Yoshitomo Nara Flip Clock


...more about Yoshitomo Nara

This excerpt was taken from a recent write-up by the San Jose Museum of Art for Yoshitomo Nara's "Nothing Ever Changes" exhibit. The complete article can be found at the museum's website by following the provided link. http://www.sjmusart.org/content/exhibitions/current/exhibition_info.phtml?itemID=147

 

Born in 1959, Nara was raised in post-World War II Japan, a time and place defined by aggressive economic development and an influx of Western pop culture — including the animation of Walt Disney and Warner Bros. While many of his contemporaries were inundated by the pop components of a renewed Japanese culture, Nara was a "latch-key child," who was raised in the country by working parents. Often left alone to entertain himself, he became a fan of comic books and depended on his pets to keep him company. "I have a big influence from my childhood," Nara usually explains. American cartoons, Japanese comics, and animated television shows such as Gigantor and Speed Racer were central to his upbringing, but of equal importance was the isolation of the rural Japanese countryside and the imagination it fostered.

The children and animals that populate Nara's paintings, drawings, and sculptures are wise beyond their years. Direct gazes, knowing expressions, and mischievous grins confirm the fact that, although adorable, these children know what the world has in store for them. What Nara expresses in his work is the alienation and fierce independence natural to many children. He invites us to return to a time when innocence and unruliness went hand in hand; when emotions were not expected to be filtered; when make-believe was not equated with lunacy; and when the world was a fantastic and terrifying kingdom to be explored—not conquered.

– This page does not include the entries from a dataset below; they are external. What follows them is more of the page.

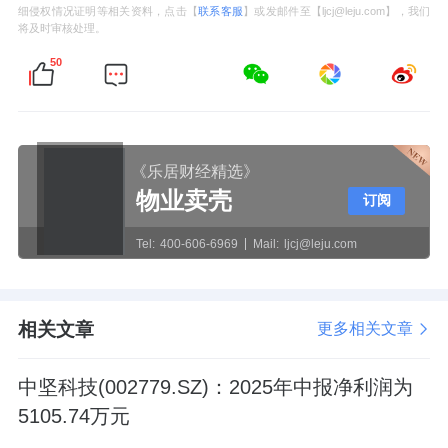
细侵权情况证明等相关资料，点击【
联系客服
】或发邮件至【ljcj@leju.com】，我们
将及时审核处理。
50
《乐居财经精选》
物业卖壳
订阅
Tel:
400-606-6969
Mail:
ljcj@leju.com
相关文章
更多相关文章
中坚科技(002779.SZ)：2025年中报净利润为
5105.74万元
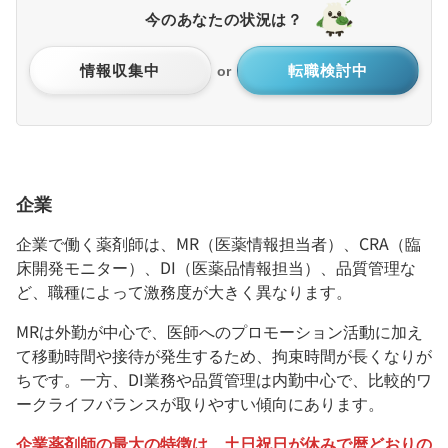
今のあなたの状況は？
情報収集中
転職検討中
or
企業
企業で働く薬剤師は、MR（医薬情報担当者）、CRA（臨
床開発モニター）、DI（医薬品情報担当）、品質管理な
ど、職種によって激務度が大きく異なります。
MRは外勤が中心で、医師へのプロモーション活動に加え
て移動時間や接待が発生するため、拘束時間が長くなりが
ちです。一方、DI業務や品質管理は内勤中心で、比較的ワ
ークライフバランスが取りやすい傾向にあります。
企業薬剤師の最大の特徴は、土日祝日が休みで暦どおりの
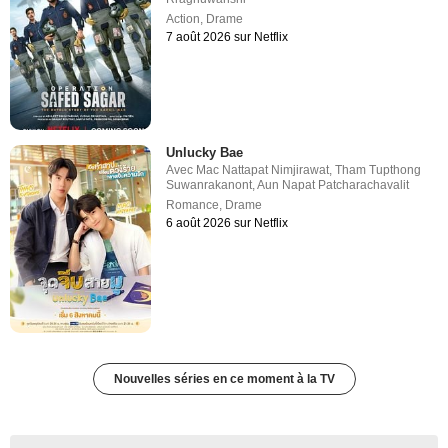
Action
,
Drame
7 août 2026 sur Netflix
Unlucky Bae
Avec
Mac Nattapat Nimjirawat
,
Tham Tupthong
Suwanrakanont
,
Aun Napat Patcharachavalit
Romance
,
Drame
6 août 2026 sur Netflix
Nouvelles séries en ce moment à la TV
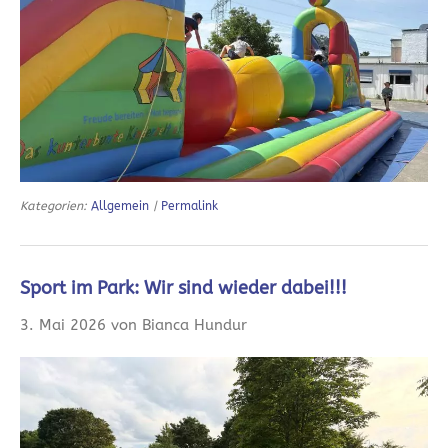
Kategorien:
Allgemein
|
Permalink
Sport im Park: Wir sind wieder dabei!!!
3. Mai 2026 von Bianca Hundur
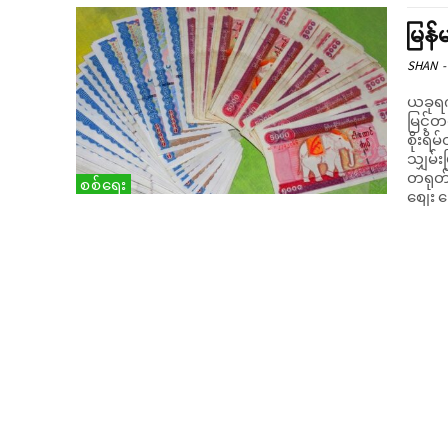
မြန်
SHAN
-
ယခုရက်
မြင့်
စိုးရိမ်
သျှမ်း
တရုတ်
စစ်ရေး
စျေး ခ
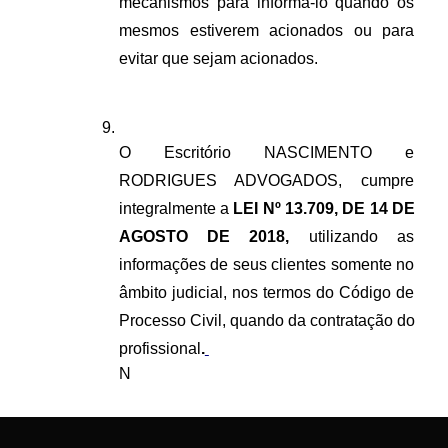
mecanismos para informá-lo quando os 
mesmos estiverem acionados ou para 
evitar que sejam acionados.
O Escritório NASCIMENTO e 
RODRIGUES ADVOGADOS, cumpre 
integralmente a 
LEI Nº 13.709, DE 14 DE 
AGOSTO DE 2018, 
utilizando as 
informações de seus clientes somente no 
âmbito judicial, nos termos do Código de 
Processo Civil, quando da contratação do 
profissional
.
N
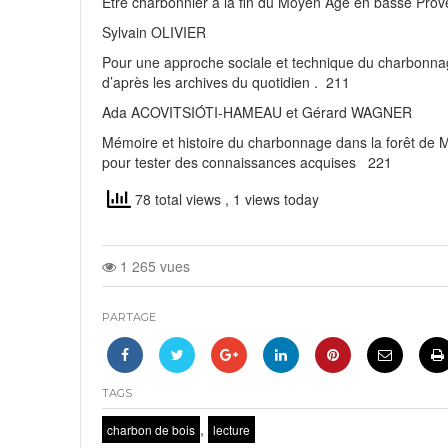
Être charbonnier à la fin du Moyen Âge en basse Pro
Sylvain OLIVIER
Pour une approche sociale et technique du charbonnage 
d’après les archives du quotidien . 211
Ada ACOVITSIÓTI-HAMEAU et Gérard WAGNER
Mémoire et histoire du charbonnage dans la forêt de 
pour tester des connaissances acquises 221
78 total views
, 1 views today
1 265 vues
PARTAGE
TAGS
,
charbon de bois
lecture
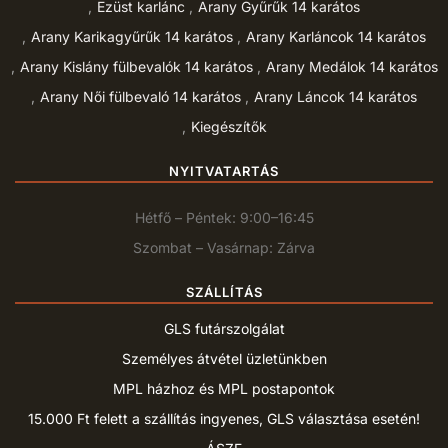
Ezüst karlánc
Arany Gyűrűk 14 karátos
Arany Karikagyűrűk 14 karátos
Arany Karláncok 14 karátos
Arany Kislány fülbevalók 14 karátos
Arany Medálok 14 karátos
Arany Női fülbevaló 14 karátos
Arany Láncok 14 karátos
Kiegészítők
NYITVATARTÁS
Hétfő – Péntek: 9:00–16:45
Szombat – Vasárnap: Zárva
SZÁLLÍTÁS
GLS futárszolgálat
Személyes átvétel üzletünkben
MPL házhoz és MPL postapontok
15.000 Ft felett a szállítás ingyenes, GLS választása esetén!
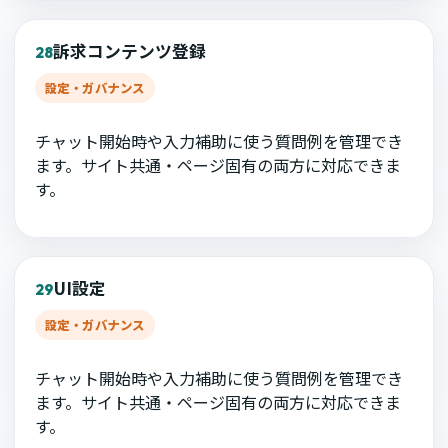
訴求コンテンツ登録
28
設定・ガバナンス
チャット開始時や入力補助に使う質問例を管理でき
ます。サイト共通・ページ固有の両方に対応できま
す。
UI設定
29
設定・ガバナンス
チャット開始時や入力補助に使う質問例を管理でき
ます。サイト共通・ページ固有の両方に対応できま
す。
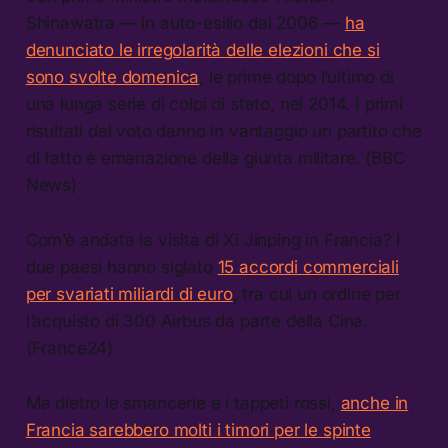
Shinawatra — in auto-esilio dal 2006 —
ha
denunciato le irregolarità delle elezioni che si
sono svolte domenica
, le prime dopo l’ultimo di
una lunga serie di colpi di stato, nel 2014. I primi
risultati del voto danno in vantaggio un partito che
di fatto è emanazione della giunta militare. (BBC
News)
Com’è andata la visita di Xi Jinping in Francia? I
due paesi hanno siglato
15 accordi commerciali
per svariati miliardi di euro
, tra cui un ordine per
l’acquisto di 300 Airbus da parte della Cina.
(France24)
Ma dietro le smancerie e i tappeti rossi,
anche in
Francia sarebbero molti i timori per le spinte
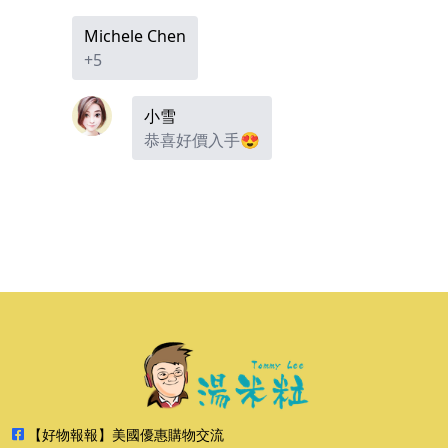
Michele Chen
+5
小雪
恭喜好價入手😍
【好物報報】美國優惠購物交流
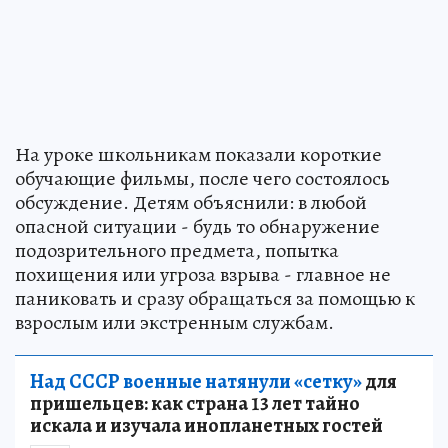
На уроке школьникам показали короткие
обучающие фильмы, после чего состоялось
обсуждение. Детям объяснили: в любой
опасной ситуации - будь то обнаружение
подозрительного предмета, попытка
похищения или угроза взрыва - главное не
паниковать и сразу обращаться за помощью к
взрослым или экстренным службам.
Над СССР военные натянули «сетку»
для
пришельцев: как страна 13 лет тайно
искала и изучала инопланетных гостей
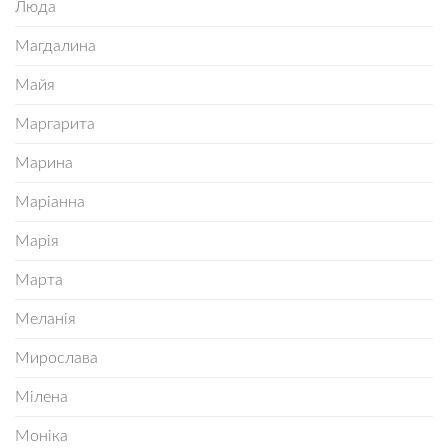
Люда
Магдалина
Майя
Маргарита
Марина
Маріанна
Марія
Марта
Меланія
Мирослава
Мілена
Моніка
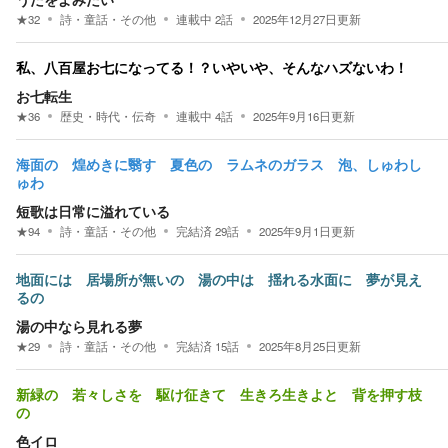
★
32
詩・童話・その他
連載中
2
話
2025年12月27日
更新
私、八百屋お七になってる！？いやいや、そんなハズないわ！
お七転生
★
36
歴史・時代・伝奇
連載中
4
話
2025年9月16日
更新
海面の 煌めきに翳す 夏色の ラムネのガラス 泡、しゅわし
ゅわ
短歌は日常に溢れている
★
94
詩・童話・その他
完結済
29
話
2025年9月1日
更新
地面には 居場所が無いの 湯の中は 揺れる水面に 夢が見え
るの
湯の中なら見れる夢
★
29
詩・童話・その他
完結済
15
話
2025年8月25日
更新
新緑の 若々しさを 駆け征きて 生きろ生きよと 背を押す枝
の
色イロ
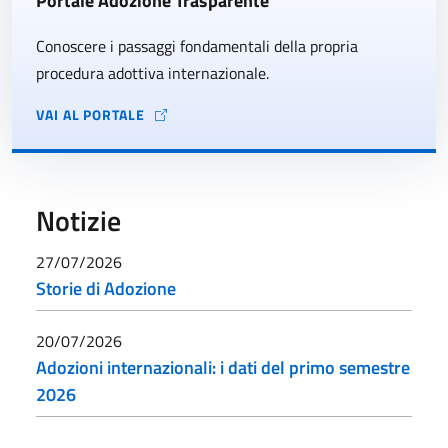
Portale Adozione Trasparente
Conoscere i passaggi fondamentali della propria
procedura adottiva internazionale.
VAI AL PORTALE
Notizie
27/07/2026
Storie di Adozione
20/07/2026
Adozioni internazionali: i dati del primo semestre
2026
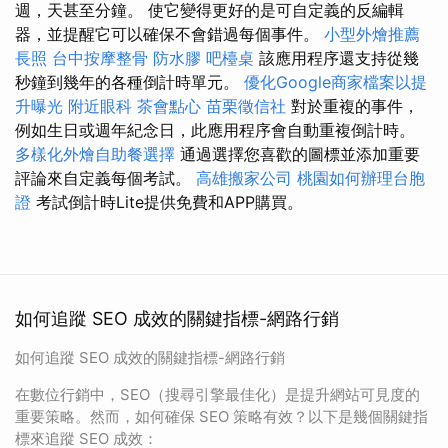
週，天甚至分鐘。 使它變得更好的是可自定義的反編輯
器，並提醒它可以確保不會錯過每個事件。
小型外燴推薦
長照
台中按摩整骨
防水膠
吧檯桌
該應用程序還支持從幾
秒鐘到幾年的各種倒計時單元。
優化Google商家檔案以提
升曝光
附近眼科
茶會點心
苗栗徵信社
對於重複的事​​件，
例如生日或週年紀念日，此應用程序會自動重複倒計時。
多樣化外燴自助餐選擇
通過選擇您喜歡的圖標並添加重要
評論來自定義每個考試。
高雄搬家公司
桃園如何辦理台胞
證
考試倒計時Lite提供免費和APP購買。
如何追蹤 SEO 成效的關鍵指標-網路行銷
如何追蹤 SEO 成效的關鍵指標-網路行銷
在數位行銷中，SEO（搜尋引擎最佳化）是提升網站可見度的
重要策略。然而，如何確保 SEO 策略有效？以下是幾個關鍵指
標來追蹤 SEO 成效：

Nara's art has been widely integrated into mass culture. While he is considered a cult figure in his native Japan, his works appeal to a range of generations and nationalities and are now woven into the fabric of Western pop culture as well. Adored by everyone from art critics to punk kids, Nara's figures haunt galleries and museums, and adorn T-shirts, CD cases, ashtrays, and clocks. Even the "cool" characters in some of today's most popular adolescent dramas ( Dawson's Creek and Buffy the Vampire Slayer ) have donned Nara t-shirts in recent episodes. Around the world, Nara's characteristic style has become a symbol for the idiosyncratic individual who marches to the beat of his or her own drum.